Munstermann spricht in Bezug auf die Messerattacke von einer herausragenden Tat in Zeiten, in denen es zuletzt am ZOB ruhiger geworden sei, was Vorfälle betreffe. Für 2017 hat die Polizei insgesamt 96 Vorfälle für den Bereich festgehalten, darunter 56 Straftaten. Für 2019 sind bisher 59 Vorfälle bekannt, darunter nur 38 Straftaten. Dabei handelt es sich teils um körperliche Auseinandersetzungen unter jenen Menschen, die den Ort für sich als Treffpunkt auserkoren haben.

Übergriffe auf Passanten oder Zugreisende seien nicht bekannt. Gleichwohl wisse man, dass der Aufenthalt der Menschen mit Suchterkrankungen teils als unangenehm empfunden werde. „Gerade Frauen wissen nicht, wie sie mit der Situation umgehen sollen“, so Munstermann.

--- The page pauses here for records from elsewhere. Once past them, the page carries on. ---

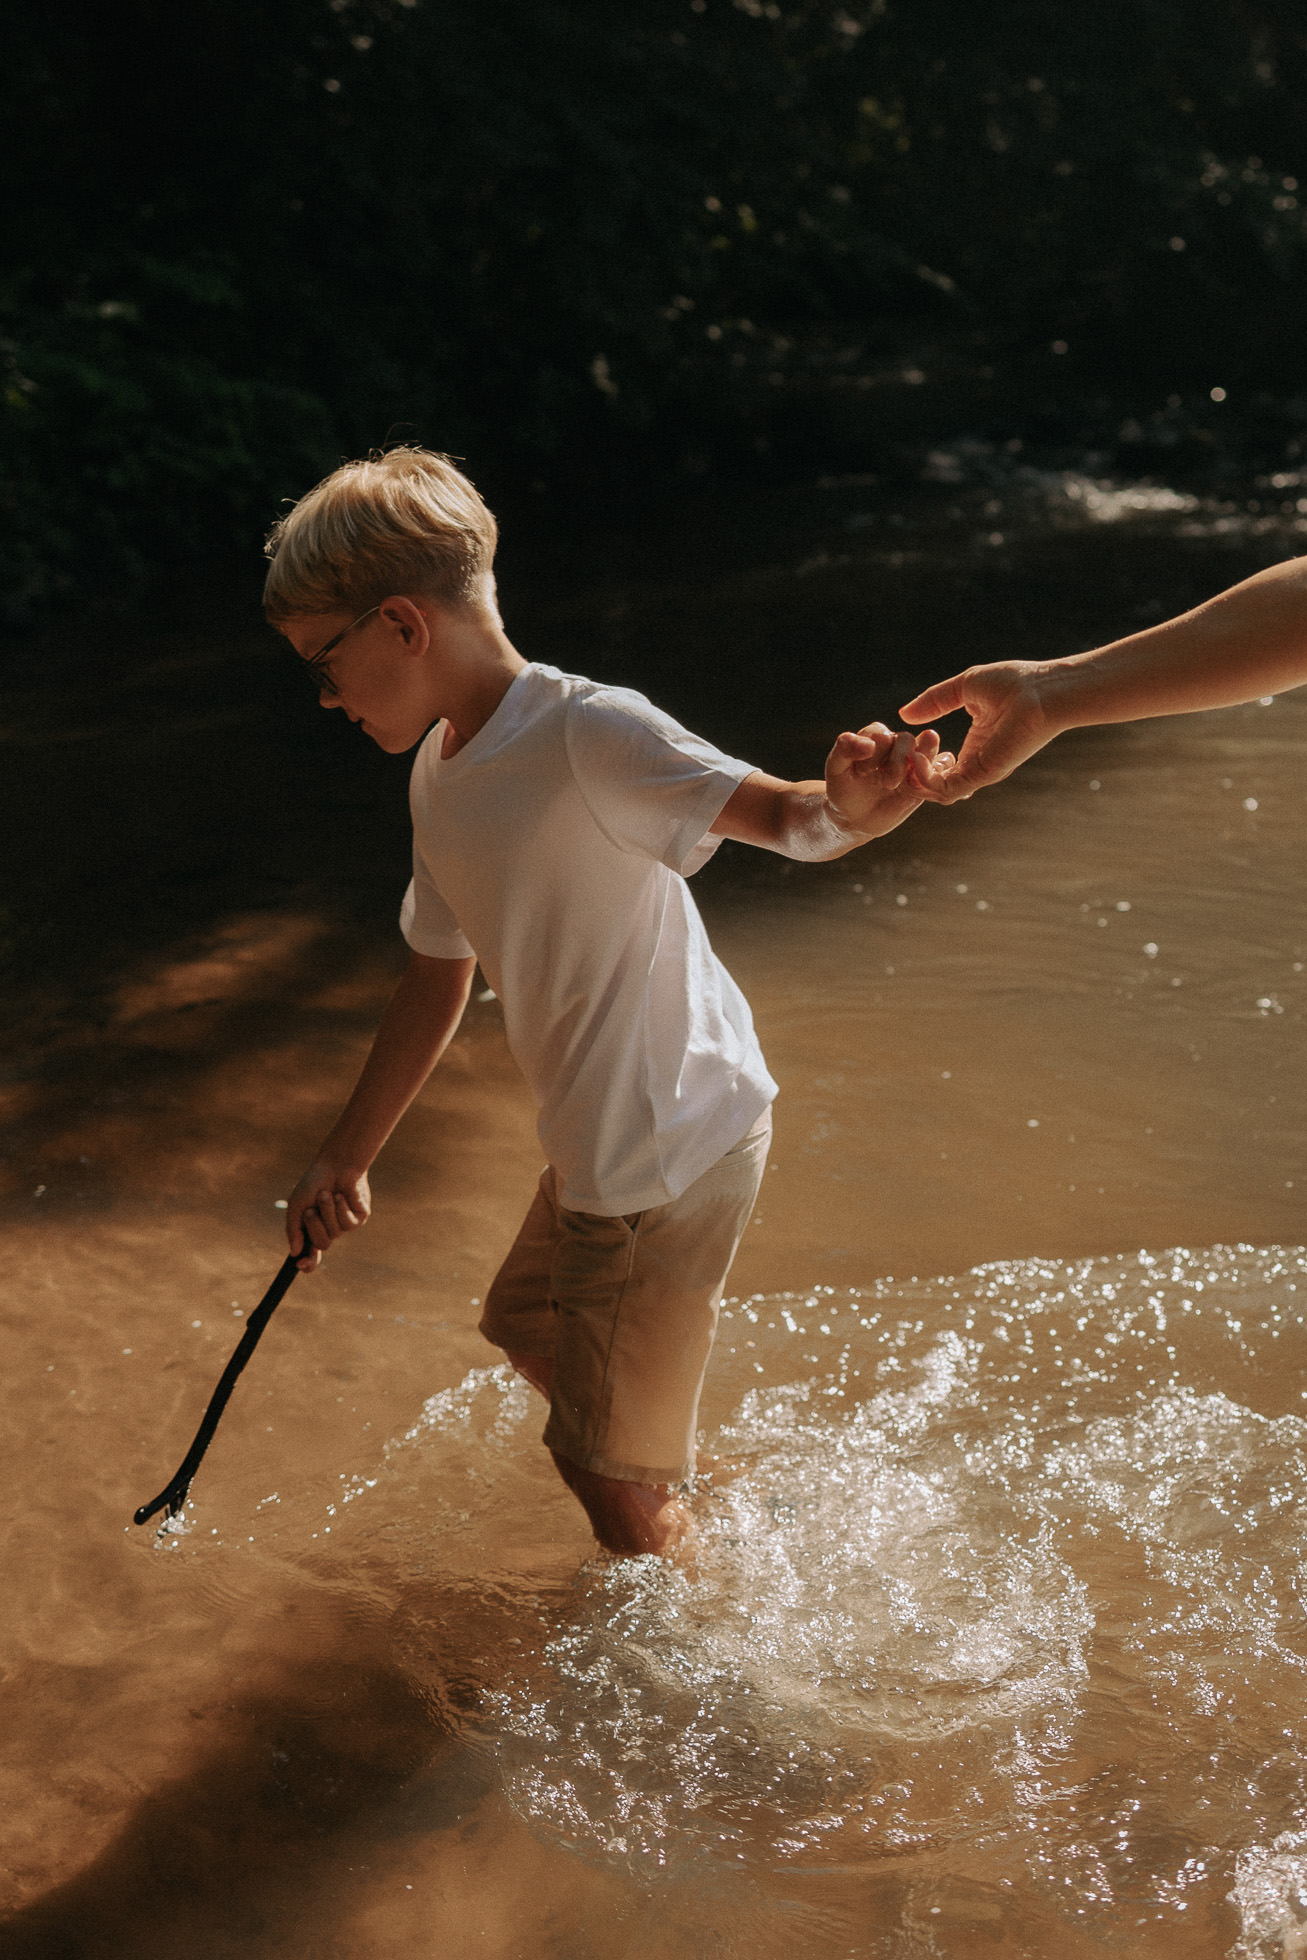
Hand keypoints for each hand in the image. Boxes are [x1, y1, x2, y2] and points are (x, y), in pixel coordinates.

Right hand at [285, 1161, 371, 1271]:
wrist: (337, 1163)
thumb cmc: (315, 1182)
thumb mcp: (297, 1204)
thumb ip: (294, 1229)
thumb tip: (294, 1253)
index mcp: (312, 1229)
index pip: (311, 1256)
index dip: (307, 1264)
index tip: (300, 1264)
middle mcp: (329, 1230)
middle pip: (322, 1245)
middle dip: (314, 1226)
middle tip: (311, 1208)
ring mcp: (344, 1225)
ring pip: (335, 1233)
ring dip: (328, 1212)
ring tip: (327, 1194)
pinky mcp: (359, 1218)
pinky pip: (348, 1223)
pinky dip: (341, 1209)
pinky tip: (342, 1195)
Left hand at [824, 722, 946, 838]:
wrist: (856, 816)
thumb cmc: (844, 789)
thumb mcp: (836, 769)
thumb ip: (844, 751)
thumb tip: (867, 743)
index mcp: (875, 737)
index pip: (882, 734)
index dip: (875, 752)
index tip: (864, 772)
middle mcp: (896, 745)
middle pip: (907, 740)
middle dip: (898, 761)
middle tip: (888, 783)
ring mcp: (912, 761)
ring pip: (927, 750)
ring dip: (923, 763)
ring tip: (911, 781)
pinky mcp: (925, 779)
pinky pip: (941, 768)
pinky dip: (941, 771)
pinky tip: (928, 784)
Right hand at [900, 661, 1058, 802]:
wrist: (1043, 691)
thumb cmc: (1014, 683)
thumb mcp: (963, 688)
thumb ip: (935, 701)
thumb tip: (905, 713)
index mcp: (975, 744)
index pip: (941, 766)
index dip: (919, 758)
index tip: (908, 741)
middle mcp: (976, 762)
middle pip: (935, 785)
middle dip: (912, 773)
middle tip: (901, 755)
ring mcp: (980, 770)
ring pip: (938, 793)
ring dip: (916, 778)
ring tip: (908, 756)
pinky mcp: (983, 773)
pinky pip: (946, 790)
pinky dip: (927, 779)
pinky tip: (920, 757)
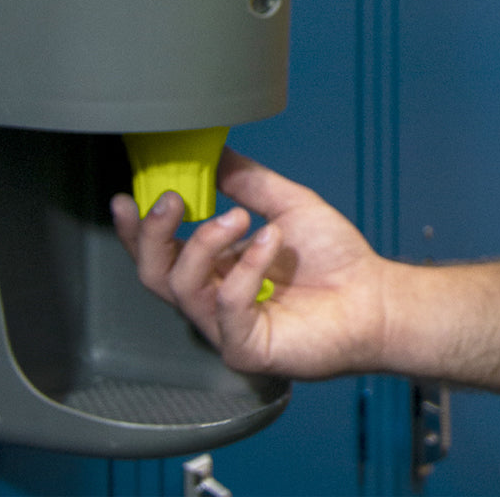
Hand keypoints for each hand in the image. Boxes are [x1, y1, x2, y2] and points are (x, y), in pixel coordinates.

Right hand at [111, 148, 390, 378]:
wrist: (374, 295)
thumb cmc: (333, 256)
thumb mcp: (285, 203)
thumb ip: (247, 181)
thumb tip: (213, 151)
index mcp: (213, 267)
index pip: (159, 251)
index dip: (135, 228)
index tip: (125, 197)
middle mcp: (211, 298)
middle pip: (152, 273)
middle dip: (153, 234)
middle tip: (174, 200)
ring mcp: (225, 326)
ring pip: (182, 288)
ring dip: (205, 242)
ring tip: (241, 218)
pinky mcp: (246, 348)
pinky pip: (226, 307)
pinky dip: (244, 267)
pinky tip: (269, 241)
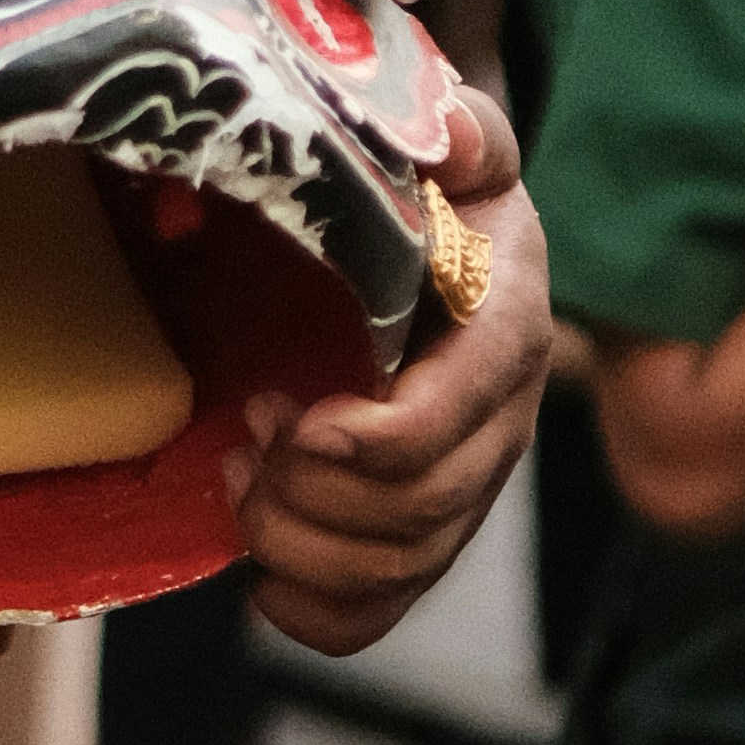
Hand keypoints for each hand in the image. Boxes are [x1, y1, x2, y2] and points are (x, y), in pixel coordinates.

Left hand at [237, 85, 551, 657]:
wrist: (415, 220)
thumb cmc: (412, 175)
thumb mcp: (435, 132)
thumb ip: (453, 129)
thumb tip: (453, 137)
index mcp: (507, 318)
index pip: (461, 412)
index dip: (377, 439)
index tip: (287, 415)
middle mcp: (502, 415)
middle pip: (427, 508)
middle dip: (317, 493)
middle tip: (240, 432)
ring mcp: (464, 480)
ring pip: (401, 567)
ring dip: (301, 543)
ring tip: (238, 476)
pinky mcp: (422, 527)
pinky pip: (381, 614)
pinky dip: (314, 613)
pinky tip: (259, 574)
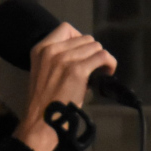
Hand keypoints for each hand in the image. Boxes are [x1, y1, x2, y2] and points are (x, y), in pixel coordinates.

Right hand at [15, 24, 119, 150]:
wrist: (41, 122)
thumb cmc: (44, 103)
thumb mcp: (44, 72)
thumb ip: (58, 59)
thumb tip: (84, 56)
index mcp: (40, 49)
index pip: (66, 28)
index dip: (79, 38)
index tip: (83, 53)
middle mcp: (52, 50)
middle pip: (84, 38)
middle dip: (92, 51)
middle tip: (93, 67)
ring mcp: (65, 59)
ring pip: (95, 46)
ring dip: (101, 58)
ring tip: (100, 72)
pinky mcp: (78, 70)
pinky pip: (102, 57)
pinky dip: (109, 63)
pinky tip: (107, 73)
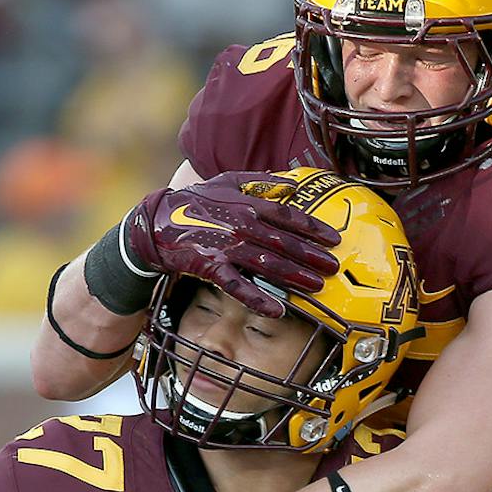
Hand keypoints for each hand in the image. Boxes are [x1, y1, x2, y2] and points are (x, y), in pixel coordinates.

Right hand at [124, 172, 340, 317]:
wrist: (157, 223)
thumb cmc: (196, 201)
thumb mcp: (227, 181)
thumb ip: (260, 181)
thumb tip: (291, 184)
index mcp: (248, 204)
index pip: (288, 217)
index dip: (314, 228)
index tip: (334, 239)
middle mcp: (241, 225)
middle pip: (284, 242)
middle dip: (312, 255)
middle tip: (333, 267)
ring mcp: (226, 247)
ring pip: (267, 263)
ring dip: (294, 276)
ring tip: (316, 286)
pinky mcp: (211, 267)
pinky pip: (238, 286)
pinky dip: (258, 299)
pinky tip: (278, 310)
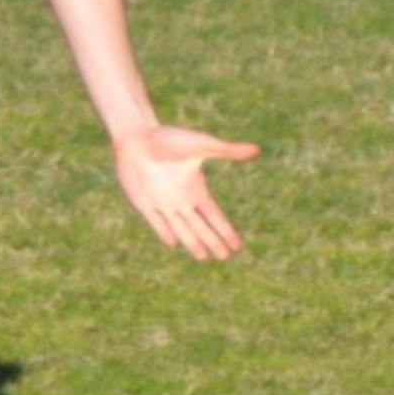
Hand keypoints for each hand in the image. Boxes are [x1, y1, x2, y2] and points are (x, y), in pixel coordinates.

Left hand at [111, 124, 258, 260]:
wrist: (137, 136)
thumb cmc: (169, 138)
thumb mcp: (201, 146)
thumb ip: (227, 151)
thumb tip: (256, 149)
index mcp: (196, 189)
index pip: (214, 217)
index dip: (226, 231)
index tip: (238, 246)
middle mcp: (180, 199)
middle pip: (200, 227)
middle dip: (213, 242)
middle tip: (225, 258)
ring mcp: (161, 201)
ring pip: (181, 229)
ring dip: (192, 243)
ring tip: (203, 258)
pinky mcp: (142, 202)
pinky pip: (156, 221)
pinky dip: (165, 232)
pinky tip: (173, 243)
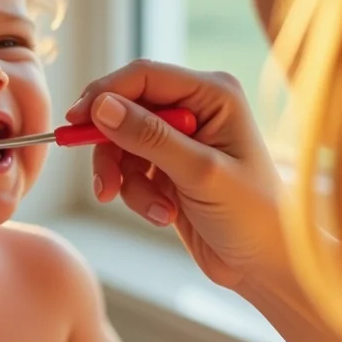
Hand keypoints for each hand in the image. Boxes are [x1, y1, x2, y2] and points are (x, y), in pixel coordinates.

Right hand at [67, 60, 287, 288]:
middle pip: (125, 110)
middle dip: (112, 150)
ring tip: (153, 210)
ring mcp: (180, 138)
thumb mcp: (200, 173)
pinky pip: (129, 170)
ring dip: (127, 180)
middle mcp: (195, 108)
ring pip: (121, 143)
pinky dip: (136, 194)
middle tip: (106, 184)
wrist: (265, 265)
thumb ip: (149, 137)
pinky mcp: (168, 166)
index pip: (144, 76)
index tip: (75, 122)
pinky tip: (162, 214)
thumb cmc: (254, 216)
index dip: (105, 94)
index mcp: (213, 94)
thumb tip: (101, 106)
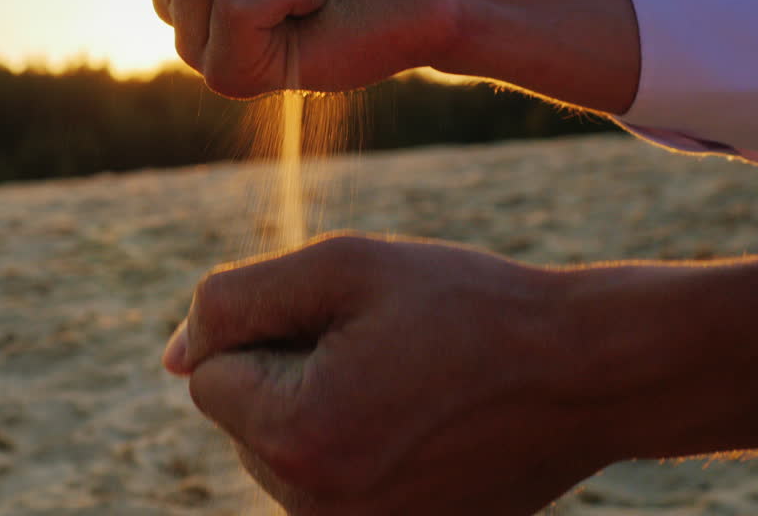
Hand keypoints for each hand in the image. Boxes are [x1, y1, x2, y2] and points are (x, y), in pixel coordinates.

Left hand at [163, 234, 606, 514]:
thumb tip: (172, 357)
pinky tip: (416, 418)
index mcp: (296, 441)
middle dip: (288, 370)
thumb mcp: (340, 267)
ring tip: (404, 382)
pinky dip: (352, 440)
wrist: (585, 373)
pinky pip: (324, 477)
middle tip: (382, 350)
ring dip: (319, 404)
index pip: (207, 374)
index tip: (347, 324)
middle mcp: (316, 510)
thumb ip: (232, 302)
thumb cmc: (465, 306)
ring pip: (278, 447)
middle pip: (240, 416)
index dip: (268, 329)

Die Tat von Sonnabend hat sich nach den Worten von Veronika Hausen, die am Bahnhofsausgang in einem Kiosk arbeitet, in der Gestalt bemerkbar gemacht, dass sie weniger Laufkundschaft aus dem Bahnhof registrierte. Ewige Lichter und Blumen erinnern an den 27-Jährigen, der laut Angaben der Polizei am Mittwoch in Folge seiner schweren Verletzungen im Krankenhaus verstorben ist. Die Polizei ermittelt nun wegen Totschlages gegen den Tatverdächtigen, der noch am Tatort vorläufig festgenommen wurde und sich seit Sonntag in Haft befindet.

Sowohl das Opfer als auch der mutmaßliche Täter sind polizeibekannt. Die Staatsanwaltschaft in Lüneburg erklärt auf Nachfrage, dass aber bestehende Vorstrafen des 37-Jährigen nicht aus dem Bereich der Gewaltdelikte stammen würden. Nähere Angaben will die Staatsanwaltschaft nicht machen.

Der mutmaßliche Täter soll sich des Öfteren am ZOB aufgehalten haben.